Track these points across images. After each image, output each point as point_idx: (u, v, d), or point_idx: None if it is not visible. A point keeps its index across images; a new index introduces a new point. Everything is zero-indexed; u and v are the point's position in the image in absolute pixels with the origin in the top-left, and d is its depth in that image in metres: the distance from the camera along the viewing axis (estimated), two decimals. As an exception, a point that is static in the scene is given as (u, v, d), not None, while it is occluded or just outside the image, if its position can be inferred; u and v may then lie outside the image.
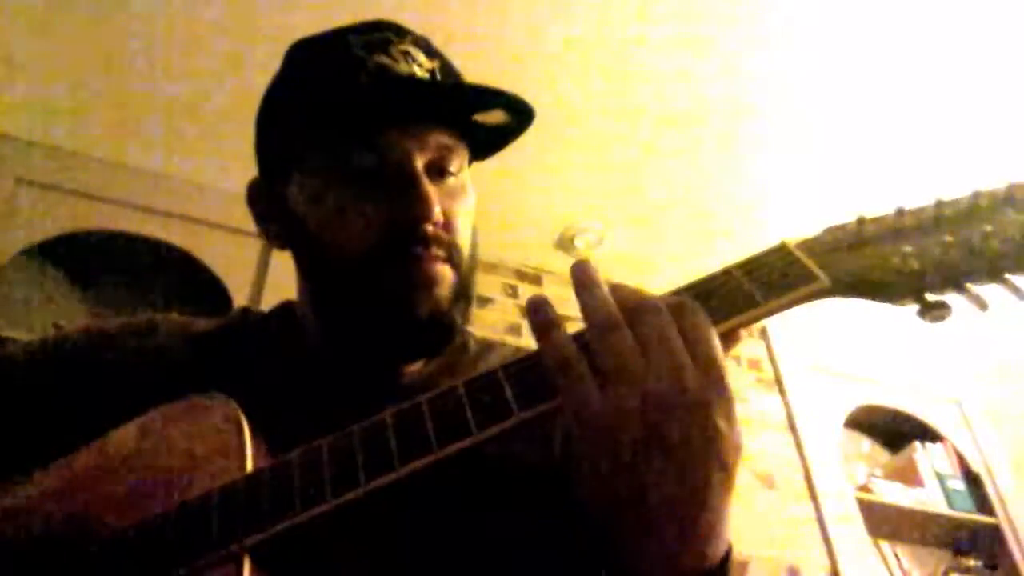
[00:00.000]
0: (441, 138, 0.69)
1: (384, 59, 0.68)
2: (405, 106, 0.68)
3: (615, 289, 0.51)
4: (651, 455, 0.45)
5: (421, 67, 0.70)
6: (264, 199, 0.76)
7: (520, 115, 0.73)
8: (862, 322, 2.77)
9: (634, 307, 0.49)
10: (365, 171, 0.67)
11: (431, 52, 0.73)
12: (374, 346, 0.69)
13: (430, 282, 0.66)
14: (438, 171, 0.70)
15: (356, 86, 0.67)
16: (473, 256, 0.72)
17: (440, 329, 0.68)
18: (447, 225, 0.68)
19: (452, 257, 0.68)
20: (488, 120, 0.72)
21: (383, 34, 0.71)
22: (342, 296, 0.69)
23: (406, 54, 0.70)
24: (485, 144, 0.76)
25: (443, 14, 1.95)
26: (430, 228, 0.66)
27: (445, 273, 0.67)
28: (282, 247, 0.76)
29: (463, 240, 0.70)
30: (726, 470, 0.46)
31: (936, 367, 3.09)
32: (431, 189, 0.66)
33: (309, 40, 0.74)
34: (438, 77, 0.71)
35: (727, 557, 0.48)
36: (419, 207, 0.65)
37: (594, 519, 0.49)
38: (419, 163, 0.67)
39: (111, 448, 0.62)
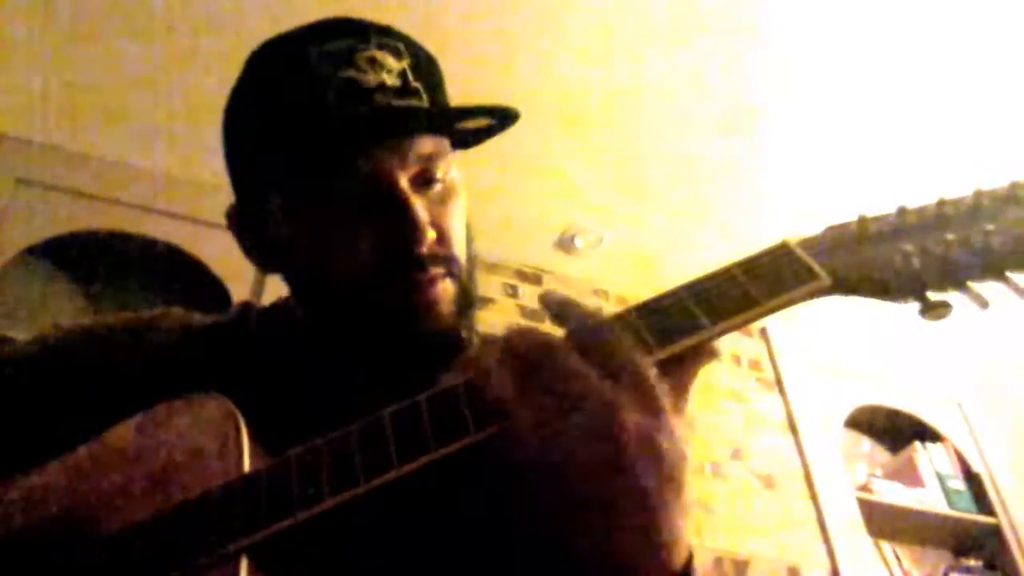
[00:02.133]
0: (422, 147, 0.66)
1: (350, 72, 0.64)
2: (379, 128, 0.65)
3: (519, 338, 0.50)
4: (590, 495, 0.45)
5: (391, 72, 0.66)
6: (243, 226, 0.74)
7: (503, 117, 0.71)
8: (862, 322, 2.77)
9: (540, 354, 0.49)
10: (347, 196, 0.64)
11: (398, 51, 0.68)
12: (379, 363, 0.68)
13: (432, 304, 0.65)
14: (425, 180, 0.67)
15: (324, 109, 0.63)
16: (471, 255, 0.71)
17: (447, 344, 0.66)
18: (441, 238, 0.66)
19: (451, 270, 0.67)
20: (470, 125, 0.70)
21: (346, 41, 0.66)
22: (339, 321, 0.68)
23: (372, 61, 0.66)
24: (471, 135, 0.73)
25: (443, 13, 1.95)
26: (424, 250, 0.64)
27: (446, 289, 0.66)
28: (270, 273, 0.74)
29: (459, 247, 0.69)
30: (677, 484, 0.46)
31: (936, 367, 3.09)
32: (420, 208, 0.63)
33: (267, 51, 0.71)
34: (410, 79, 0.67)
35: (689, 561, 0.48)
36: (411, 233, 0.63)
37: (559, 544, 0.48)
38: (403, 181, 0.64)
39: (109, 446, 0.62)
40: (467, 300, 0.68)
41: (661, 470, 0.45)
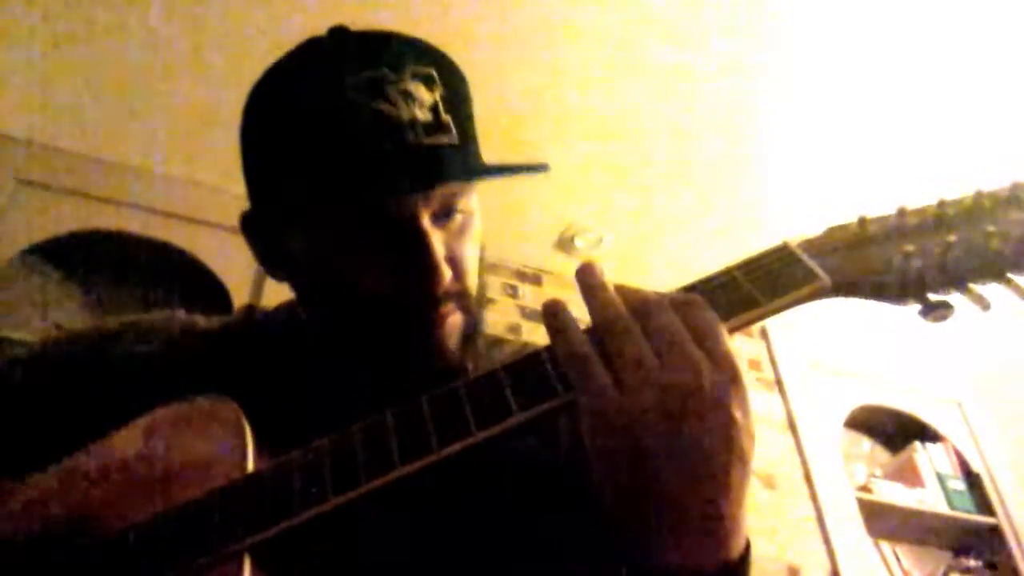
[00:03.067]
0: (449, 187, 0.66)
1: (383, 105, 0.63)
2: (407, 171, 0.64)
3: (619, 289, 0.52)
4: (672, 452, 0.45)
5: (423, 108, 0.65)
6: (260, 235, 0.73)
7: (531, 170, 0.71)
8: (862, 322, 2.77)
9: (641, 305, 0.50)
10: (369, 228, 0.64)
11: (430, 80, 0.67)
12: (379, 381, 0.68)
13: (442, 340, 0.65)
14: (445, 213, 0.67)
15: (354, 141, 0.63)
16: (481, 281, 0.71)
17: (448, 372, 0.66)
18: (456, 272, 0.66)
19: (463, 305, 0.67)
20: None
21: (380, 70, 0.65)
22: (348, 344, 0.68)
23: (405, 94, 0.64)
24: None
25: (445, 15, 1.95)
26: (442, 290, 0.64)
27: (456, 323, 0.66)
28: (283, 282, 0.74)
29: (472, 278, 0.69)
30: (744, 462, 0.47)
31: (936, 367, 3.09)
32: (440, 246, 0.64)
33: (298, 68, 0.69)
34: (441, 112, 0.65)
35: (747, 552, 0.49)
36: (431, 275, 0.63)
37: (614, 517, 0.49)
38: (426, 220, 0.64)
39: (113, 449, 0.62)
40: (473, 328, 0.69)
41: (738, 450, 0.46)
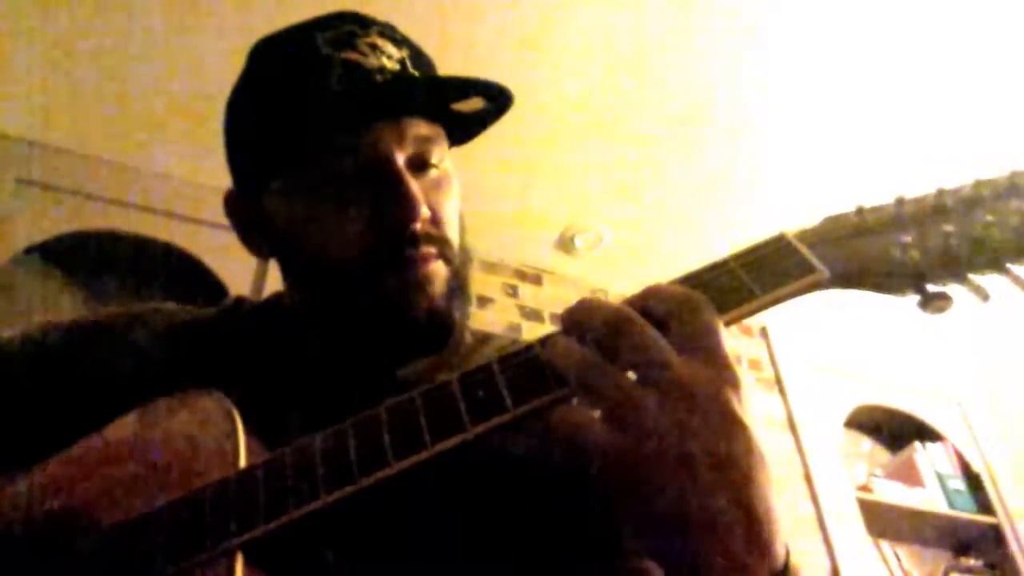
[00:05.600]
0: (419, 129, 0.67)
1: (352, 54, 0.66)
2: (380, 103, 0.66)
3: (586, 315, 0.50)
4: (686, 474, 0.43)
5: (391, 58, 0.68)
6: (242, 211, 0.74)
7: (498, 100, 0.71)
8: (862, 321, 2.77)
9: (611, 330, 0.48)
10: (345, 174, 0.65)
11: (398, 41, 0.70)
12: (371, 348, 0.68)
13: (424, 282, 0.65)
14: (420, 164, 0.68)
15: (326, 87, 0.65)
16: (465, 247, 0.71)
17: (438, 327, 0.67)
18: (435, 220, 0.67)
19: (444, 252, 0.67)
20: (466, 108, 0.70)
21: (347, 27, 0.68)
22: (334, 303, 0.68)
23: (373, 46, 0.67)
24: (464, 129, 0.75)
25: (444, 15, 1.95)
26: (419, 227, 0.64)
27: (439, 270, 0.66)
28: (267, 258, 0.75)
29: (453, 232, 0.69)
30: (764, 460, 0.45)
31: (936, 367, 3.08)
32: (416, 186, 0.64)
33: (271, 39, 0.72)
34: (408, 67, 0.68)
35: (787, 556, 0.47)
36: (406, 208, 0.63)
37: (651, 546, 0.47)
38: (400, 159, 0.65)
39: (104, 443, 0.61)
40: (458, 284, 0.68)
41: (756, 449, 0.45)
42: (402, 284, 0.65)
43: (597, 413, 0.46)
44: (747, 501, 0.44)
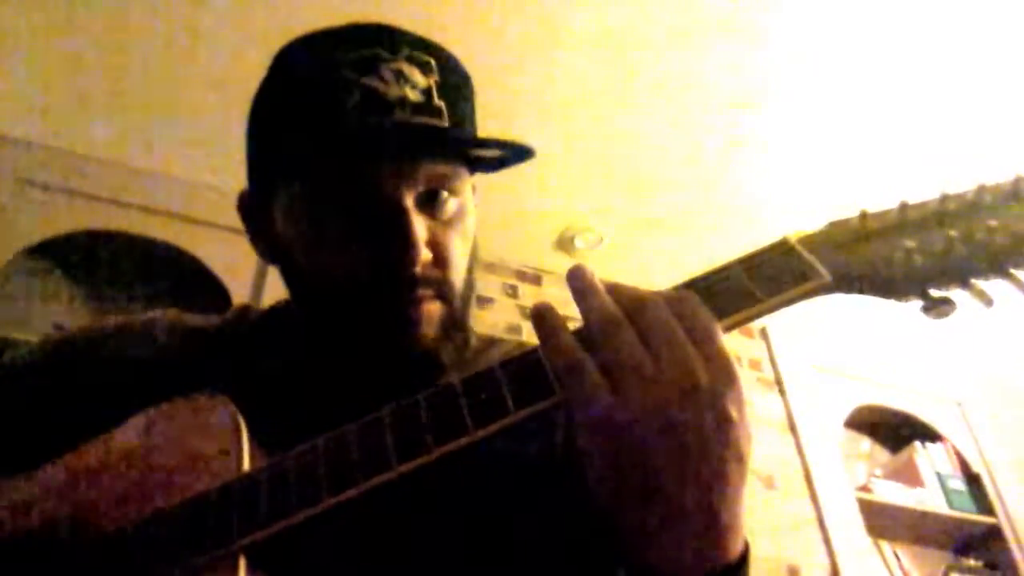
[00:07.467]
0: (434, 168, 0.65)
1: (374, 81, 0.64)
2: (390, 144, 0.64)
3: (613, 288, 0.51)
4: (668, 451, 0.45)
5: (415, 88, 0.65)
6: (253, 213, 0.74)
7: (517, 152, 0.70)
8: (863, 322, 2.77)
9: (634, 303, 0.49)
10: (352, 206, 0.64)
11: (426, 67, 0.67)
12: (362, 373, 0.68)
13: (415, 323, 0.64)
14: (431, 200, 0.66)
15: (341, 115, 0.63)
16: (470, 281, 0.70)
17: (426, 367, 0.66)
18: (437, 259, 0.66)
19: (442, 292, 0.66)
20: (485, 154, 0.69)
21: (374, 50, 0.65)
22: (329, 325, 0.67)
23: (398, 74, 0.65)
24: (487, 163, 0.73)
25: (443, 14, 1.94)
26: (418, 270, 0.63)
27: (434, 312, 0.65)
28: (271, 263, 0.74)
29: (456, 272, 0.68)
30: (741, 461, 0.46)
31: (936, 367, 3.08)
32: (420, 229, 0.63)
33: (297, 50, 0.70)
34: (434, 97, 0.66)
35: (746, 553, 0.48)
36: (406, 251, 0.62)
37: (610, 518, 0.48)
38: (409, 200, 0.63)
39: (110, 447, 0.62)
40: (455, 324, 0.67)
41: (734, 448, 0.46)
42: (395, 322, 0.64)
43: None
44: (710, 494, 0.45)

....................

Assignment » From the first line to the last, repeat the records above exactly, leaving out the pictures.

Output below »
Track these points across images. After each image, output each point as point_idx: (u, v, d), or point_idx: None if it is not visible. A point keeps its index across images; a new index introduces a new point. Everything is zero-indexed; u and v are the point's position in the image in absolute pixels with the origin in the top-left, and d is its depth in that image in metres: the distance from the camera along the viewing axis (estimated), two decimals. As an exception, a point that is static in the scene is given as (u, v, d), not None, while it is occluded or just outside the image, if its position can be inferred; u and v may then lie outside the image.
[00:00.000]
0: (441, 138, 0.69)
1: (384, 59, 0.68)
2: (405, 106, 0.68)
3: (615, 289, 0.51)
4: (651, 455, 0.45)
5: (421, 67, 0.70)
6: (264, 199, 0.76)
7: (520, 115, 0.73)
8: (862, 322, 2.77)
9: (634, 307, 0.49)
10: (365, 171, 0.67)
11: (431, 52, 0.73)
12: (374, 346, 0.69)
13: (430, 282, 0.66)
14: (438, 171, 0.70)
15: (356, 86, 0.67)
16: (473, 256, 0.72)
17: (440, 329, 0.68)
18: (447, 225, 0.68)
19: (452, 257, 0.68)
20: (488, 120, 0.72)
21: (383, 34, 0.71)
22: (342, 296, 0.69)
23: (406, 54, 0.70)
24: (485, 144, 0.76)
25: (443, 14, 1.95)
26: (430, 228, 0.66)
27: (445, 273, 0.67)
28: (282, 247, 0.76)
29: (463, 240, 0.70)
30: (726, 470, 0.46)
31: (936, 367, 3.09)
32: (431, 189, 0.66)
33: (309, 40, 0.74)
34: (438, 77, 0.71)
35: (727, 557, 0.48)
36: (419, 207, 0.65)
37: (594, 519, 0.49)
38: (419, 163, 0.67)
39: (111, 448, 0.62)
[00:02.133]
0: (422, 147, 0.66)
1: (350, 72, 0.64)
2: (379, 128, 0.65)
3: (519, 338, 0.50)
4: (590, 495, 0.45)
5: (391, 72, 0.66)
6: (243, 226, 0.74)
7: (503, 117, 0.71)
8: (862, 322, 2.77)
9: (540, 354, 0.49)
10: (347, 196, 0.64)
11: (398, 51, 0.68)
12: (379, 363, 0.68)
13: (432, 304, 0.65)
14: (425, 180, 0.67)
15: (324, 109, 0.63)
16: (471, 255, 0.71)
17: (447, 344, 0.66)
18: (441, 238, 0.66)
19: (451, 270, 0.67)
20: (470, 125, 0.70)
21: (346, 41, 0.66)
22: (339, 321, 0.68)
23: (372, 61, 0.66)
24: (471, 135, 0.73)
25: (443, 13, 1.95)
26: (424, 250, 0.64)
27: (446, 289, 0.66)
28: (270, 273, 0.74)
29: (459, 247, 0.69)
30: (677, 484, 0.46)
31: (936, 367, 3.09)
32: (420, 208, 0.63)
33: (267, 51, 0.71)
34: (410, 79, 0.67)
35: (689, 561, 0.48)
36: (411, 233, 0.63)
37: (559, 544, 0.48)
38: (403, 181, 0.64)
39: (109, 446, 0.62)
40: (467, 300, 0.68)
41: (661, 470, 0.45)
[00:03.067]
0: (449, 187, 0.66)
1: (383, 105, 0.63)
2: (407, 171, 0.64)
3: (619, 289, 0.52)
4: (672, 452, 0.45)
5: (423, 108, 0.65)
6: (260, 235, 0.73)
7: (531, 170, 0.71)
8: (862, 322, 2.77)
9: (641, 305, 0.50)
10: (369, 228, 0.64)
11: (430, 80, 0.67)
12: (379, 381, 0.68)
13: (442, 340, 0.65)
14: (445, 213, 0.67)
15: (354, 141, 0.63)
16: (481, 281, 0.71)
17: (448, 372, 0.66)
18: (456, 272, 0.66)
19: (463, 305, 0.67)
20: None
21: (380, 70, 0.65)
22: (348, 344, 0.68)
23: (405, 94, 0.64)
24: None
25: (445, 15, 1.95)
26: (442, 290, 0.64)
27: (456, 323, 0.66)
28: (283, 282, 0.74)
29: (472, 278, 0.69)
30: (744, 462, 0.47)
31: (936, 367, 3.09)
32: (440, 246, 0.64)
33: (298, 68, 0.69)
34: (441, 112, 0.65)
35: (747, 552, 0.49)
36: (431, 275, 0.63)
37: (614, 517, 0.49)
38: (426, 220, 0.64)
39: (113, 449, 0.62)
40: (473, 328, 0.69)
41: (738, 450, 0.46)
[00:05.600]
0: (419, 129, 0.67)
1: (352, 54, 0.66)
2: (380, 103, 0.66)
3: (586, 315, 0.50)
4: (686, 474, 0.43)
5: (391, 58, 0.68)
6: (242, 211, 0.74)
7: (498, 100, 0.71)
8: (862, 321, 2.77)
9: (611, 330, 0.48)
10: (345, 174, 0.65)
11: (398, 41, 0.70)
12: (371, 348, 0.68)
13: (424, 282, 0.65)
14: (420, 164, 0.68)
15: (326, 87, 0.65)
16: (465, 247, 0.71)
17: (438, 327, 0.67)
18: (435, 220, 0.67)
19: (444, 252, 0.67)
20: (466, 108, 0.70)
21: (347, 27, 0.68)
22: (334, 303, 0.68)
23: (373, 46, 0.67)
24: (464, 129, 0.75)
25: (444, 15, 1.95)
26: (419, 227, 0.64)
27: (439, 270, 0.66)
28: (267, 258, 0.75)
29: (453, 232, 0.69)
30: (764, 460, 0.45)
31: (936, 367, 3.08)
32: (416, 186, 0.64)
33: (271, 39, 0.72)
34: (408, 67, 0.68)
35: (787, 556, 0.47)
36: (406, 208, 0.63)
37: (651, 546, 0.47)
38: (400, 159, 0.65)
39: (104, 443, 0.61)
40: (458, 284, 0.68)
41: (756, 449, 0.45)
42: (402, 284, 0.65)
43: (597, 413, 0.46)
44: (747, 501, 0.44)
[00:07.467]
0: (434, 168, 0.65)
1: (374, 81, 0.64)
2: (390, 144, 0.64)
3: (613, 288, 0.51)
4: (668, 451, 0.45)
5: (415, 88, 0.65)
6: (253, 213, 0.74)
7: (517, 152, 0.70)
8: (863, 322, 2.77)
9: (634, 303, 0.49)
10: (352, 206, 0.64)
11: (426, 67, 0.67)
12: (362, 373, 0.68)
13: (415, 323, 0.64)
14: (431, 200, 0.66)
15: (341, 115, 0.63)
16: (470, 281, 0.70)
17: (426, 367, 0.66)
18: (437, 259, 0.66)
19: (442, 292, 0.66)
20: (485, 154, 0.69)
21: (374, 50, 0.65)
22: (329, 325, 0.67)
23: (398, 74, 0.65)
24: (487, 163, 0.73)
25: (443, 14, 1.94)
26: (418, 270, 0.63)
27: (434, 312, 0.65)
28: (271, 263, 0.74)
29: (456, 272, 0.68)
30: (741, 461, 0.46)
31: (936, 367, 3.08)
32: (420, 229, 0.63)
33: (297, 50, 0.70)
34: (434, 97, 0.66)
35: (746, 553, 0.48)
36: (406, 251, 0.62)
37: (610, 518, 0.48)
38: (409, 200, 0.63)
39: (110, 447, 0.62)
40: (455, 324, 0.67)
41: (734, 448, 0.46)
42: (395, 322, 0.64)
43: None
44: (710, 494, 0.45)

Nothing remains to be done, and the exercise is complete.